Problem: List every line in the items below that contains the string "could", counting only matches with the same capitalization.
(Available data)
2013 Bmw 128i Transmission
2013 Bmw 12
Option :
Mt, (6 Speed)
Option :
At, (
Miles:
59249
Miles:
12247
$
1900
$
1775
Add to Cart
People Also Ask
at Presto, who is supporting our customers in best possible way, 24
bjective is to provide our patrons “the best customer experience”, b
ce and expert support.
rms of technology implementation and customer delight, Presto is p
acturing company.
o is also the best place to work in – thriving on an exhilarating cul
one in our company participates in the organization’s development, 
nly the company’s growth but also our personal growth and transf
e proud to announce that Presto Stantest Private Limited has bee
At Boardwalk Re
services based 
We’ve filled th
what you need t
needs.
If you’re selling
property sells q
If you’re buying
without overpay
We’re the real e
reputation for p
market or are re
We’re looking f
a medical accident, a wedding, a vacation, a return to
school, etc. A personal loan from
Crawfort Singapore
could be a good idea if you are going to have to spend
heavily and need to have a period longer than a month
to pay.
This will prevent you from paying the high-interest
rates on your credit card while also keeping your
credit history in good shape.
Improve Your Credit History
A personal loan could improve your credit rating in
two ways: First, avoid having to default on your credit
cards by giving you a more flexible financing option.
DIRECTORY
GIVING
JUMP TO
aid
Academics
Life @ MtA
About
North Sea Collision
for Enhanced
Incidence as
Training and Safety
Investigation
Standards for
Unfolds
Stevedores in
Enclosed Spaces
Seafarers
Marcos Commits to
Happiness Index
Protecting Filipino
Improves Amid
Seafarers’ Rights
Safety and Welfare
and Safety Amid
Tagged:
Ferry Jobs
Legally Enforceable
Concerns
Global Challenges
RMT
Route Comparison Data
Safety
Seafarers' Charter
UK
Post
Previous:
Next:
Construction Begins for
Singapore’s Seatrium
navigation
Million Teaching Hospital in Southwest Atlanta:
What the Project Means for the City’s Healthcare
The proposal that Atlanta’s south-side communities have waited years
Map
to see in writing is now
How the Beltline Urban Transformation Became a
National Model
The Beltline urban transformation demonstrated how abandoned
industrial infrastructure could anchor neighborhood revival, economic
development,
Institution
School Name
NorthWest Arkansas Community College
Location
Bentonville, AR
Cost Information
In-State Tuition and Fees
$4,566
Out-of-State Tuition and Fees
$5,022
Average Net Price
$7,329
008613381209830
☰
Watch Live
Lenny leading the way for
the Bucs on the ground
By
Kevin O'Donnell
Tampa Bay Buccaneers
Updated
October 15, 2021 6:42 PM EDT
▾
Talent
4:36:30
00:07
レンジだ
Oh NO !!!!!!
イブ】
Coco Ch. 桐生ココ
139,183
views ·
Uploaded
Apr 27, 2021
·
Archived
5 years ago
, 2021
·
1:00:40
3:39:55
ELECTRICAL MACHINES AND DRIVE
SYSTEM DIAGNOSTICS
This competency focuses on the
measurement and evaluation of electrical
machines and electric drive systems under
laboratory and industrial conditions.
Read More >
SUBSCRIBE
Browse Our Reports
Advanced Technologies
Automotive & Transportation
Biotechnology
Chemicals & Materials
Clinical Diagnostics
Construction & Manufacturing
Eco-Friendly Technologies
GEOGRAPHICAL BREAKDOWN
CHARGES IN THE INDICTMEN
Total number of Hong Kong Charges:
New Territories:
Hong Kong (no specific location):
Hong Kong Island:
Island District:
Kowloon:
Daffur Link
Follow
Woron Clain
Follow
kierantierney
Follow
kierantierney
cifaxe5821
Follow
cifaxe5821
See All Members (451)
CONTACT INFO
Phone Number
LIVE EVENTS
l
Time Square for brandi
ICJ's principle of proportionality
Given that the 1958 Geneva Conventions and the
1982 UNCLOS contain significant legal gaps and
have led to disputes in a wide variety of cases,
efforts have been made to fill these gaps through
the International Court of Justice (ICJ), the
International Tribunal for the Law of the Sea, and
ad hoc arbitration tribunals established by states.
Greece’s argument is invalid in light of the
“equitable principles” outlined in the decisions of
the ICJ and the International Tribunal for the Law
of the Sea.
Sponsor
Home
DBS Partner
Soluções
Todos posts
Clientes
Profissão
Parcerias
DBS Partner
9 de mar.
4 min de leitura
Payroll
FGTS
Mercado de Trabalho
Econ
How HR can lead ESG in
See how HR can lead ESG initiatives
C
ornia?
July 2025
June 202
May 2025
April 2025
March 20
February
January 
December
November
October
(End Available data)
Exercise answer:
could be a good idea if you are going to have to spend
A personal loan could improve your credit rating in
industrial infrastructure could anchor neighborhood revival, economic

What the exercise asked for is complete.